Provided passage:
At Least 150 People Are Confirmed To Have Died In A Huge Blast In Kabul
President Ashraf Ghani revised the death toll on Tuesday following last week's explosion. Four-hundred people were wounded, including 11 US State Department contractors. It is the deadliest single attack to strike Afghanistan since 2001.
At least 150 people died and hundreds more were wounded in a huge blast during morning rush hour in the centre of Kabul, Afghanistan on Wednesday, the president of the country has confirmed.
President Ashraf Ghani's revision of the death toll on Tuesday brought the number confirmed to have been killed dramatically upwards, making the attack the deadliest since the American-led coalition invaded the country in 2001.
Among those injured in the blast were 11 US State Department contractors — all of who were American citizens — a US defense official told BuzzFeed News. None of their injuries are life threatening.
The blast detonated at around 8:25 a.m. local time (12:25 a.m. ET) Wednesday morning in downtown Kabul, near Zanbaq Square. The road leads to the Afghan presidential palace as well as a number of foreign embassies, and at that time of the morning was crowded with commuters.
Ghani announced the latest death toll at the opening of the so-called Kabul Process, a gathering of 23 nations, as well as representatives from the EU, the UN and NATO to discuss security and political issues in the country, the Associated Press reported.
Last week, in the immediate wake of the bomb, Ghani condemned the "cowardly attack," which took place on the fifth day of the Muslim holy festival of Ramadan. Former president Hamid Karzai also tweeted to condemn the "inhuman" assault.
"The United States strongly condemns today’s deadly attack in Kabul," said US Secretary of State Rex Tillerson. "We offer our deepest condolences to the families and friends of those who were killed and injured, including our Afghan partners, members of the diplomatic and international communities, and many innocent Afghan citizens. In the face of this senseless and cowardly act, the U.S. commitment to Afghanistan is unwavering."
Emergency, an Italian medical NGO that works in Kabul, said that their emergency room was full in the immediate aftermath of the explosion on Wednesday. "This is HUGE," they tweeted.
Graphic photographs and video shared online immediately following the blast showed a huge plume of smoke above the buildings, as scores of emergency workers and Kabul residents rushed to help. Residents said the force of the blast shattered windows up to a mile away.
The scale of the attack prompted hospitals in the capital to ask for blood donations to help treat the wounded.
International organizations and correspondents based in Kabul tweeted confirming the size and scale of the blast, with many writing that it was felt across the city.
There were also fears that given the location of the explosion – near embassies – international staff were caught up in the blast. The German Embassy confirmed that a member of its staff had been injured and an Afghan security guard had been killed. French officials said their building had been damaged, but that its personnel were accounted for. India's Foreign Minister Sushma Swaraj, whose embassy was among the closest to the blast, said all its staff were accounted for.

What is expected: Continue the Kabul blast report from where it stops.

Information given:
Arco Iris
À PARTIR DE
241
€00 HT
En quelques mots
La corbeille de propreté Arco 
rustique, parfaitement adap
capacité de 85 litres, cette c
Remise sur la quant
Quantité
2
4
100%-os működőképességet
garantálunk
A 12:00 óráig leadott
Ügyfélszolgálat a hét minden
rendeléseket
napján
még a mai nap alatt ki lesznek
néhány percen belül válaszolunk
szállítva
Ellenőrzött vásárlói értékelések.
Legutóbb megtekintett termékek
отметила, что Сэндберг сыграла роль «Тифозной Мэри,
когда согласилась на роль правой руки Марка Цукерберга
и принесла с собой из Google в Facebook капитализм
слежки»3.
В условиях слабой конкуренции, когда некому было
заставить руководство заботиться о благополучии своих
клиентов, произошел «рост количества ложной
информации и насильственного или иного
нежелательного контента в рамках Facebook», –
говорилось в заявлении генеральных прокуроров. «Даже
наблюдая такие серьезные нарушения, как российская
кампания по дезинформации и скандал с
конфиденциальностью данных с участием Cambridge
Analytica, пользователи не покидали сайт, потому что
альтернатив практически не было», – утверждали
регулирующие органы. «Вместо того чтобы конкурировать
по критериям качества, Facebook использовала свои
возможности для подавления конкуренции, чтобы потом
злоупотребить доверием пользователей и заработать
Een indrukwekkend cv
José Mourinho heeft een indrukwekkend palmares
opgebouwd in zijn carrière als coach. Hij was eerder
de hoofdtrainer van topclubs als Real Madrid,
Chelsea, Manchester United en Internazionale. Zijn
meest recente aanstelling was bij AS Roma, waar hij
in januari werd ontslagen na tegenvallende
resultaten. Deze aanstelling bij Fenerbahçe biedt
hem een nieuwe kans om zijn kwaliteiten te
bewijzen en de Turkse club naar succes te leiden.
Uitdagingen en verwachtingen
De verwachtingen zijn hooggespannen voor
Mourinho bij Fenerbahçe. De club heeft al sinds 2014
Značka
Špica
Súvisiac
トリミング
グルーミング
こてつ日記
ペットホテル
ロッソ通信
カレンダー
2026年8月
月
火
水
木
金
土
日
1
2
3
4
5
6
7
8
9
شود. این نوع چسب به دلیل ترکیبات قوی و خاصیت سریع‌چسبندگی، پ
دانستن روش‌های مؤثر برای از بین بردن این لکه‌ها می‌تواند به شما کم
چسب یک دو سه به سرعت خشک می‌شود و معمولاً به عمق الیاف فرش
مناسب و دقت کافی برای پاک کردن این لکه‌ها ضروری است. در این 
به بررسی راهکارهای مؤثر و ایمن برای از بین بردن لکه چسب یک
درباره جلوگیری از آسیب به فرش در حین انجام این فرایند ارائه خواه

Answer:
The area was considered one of the safest in the city, with 3-meter-high walls surrounding it. The blast raises questions about how a bomb – reportedly placed in either a water tanker or a lorry – could have been planted.
No group has claimed the explosion. The Taliban announced its traditional spring offensive last month, and ISIS has been reported to have made advances in the country. Both groups have attacked the capital before.
A spokesperson for the Taliban told Al Jazeera that the group is not responsible for the attack. A statement purporting to be from the group also appeared online and appeared to reject and attack and the subsequent civilian casualties.
The United States still has 8,400 troops in the country. Another 5,000 are divided between NATO allies, who continue a peacekeeping mission started more than a decade ago.
Jens Stoltenburg, NATO secretary general, was among the first to express his condolences for the loss of life.
Pakistan's Foreign Office also released a statement, condemning the attack and mourning those killed. "Pakistan strongly condemns terrorist attack in Kabul this morning that has caused loss of precious human lives and injuries to many," it read. India's PM Narendra Modi also condemned the attack.
The blast detonated near a number of media offices, including the BBC bureau. In a tweet this morning, it confirmed Mohamad Nazir, a member of its staff, had died as he drove staff to the office this morning. He leaves behind four children and his wife.
Six other BBC employees were injured, although their injuries were not "life threatening."
Amnesty International strongly condemned the attack on civilians, and said it was yet another sign that the conflict in Afghanistan was not winding down, but "dangerously widening".
The international NGO's Afghanistan Researcher Horia Mosadiq said the " horrific act of violence and a heartbreaking reminder" that civilians continued to suffer. “There must be an immediate, impartial and effective investigation that delivers justice to the victims," they said, calling on the International Criminal Court to investigate and hold the perpetrators to account.
John Hudson contributed to this report.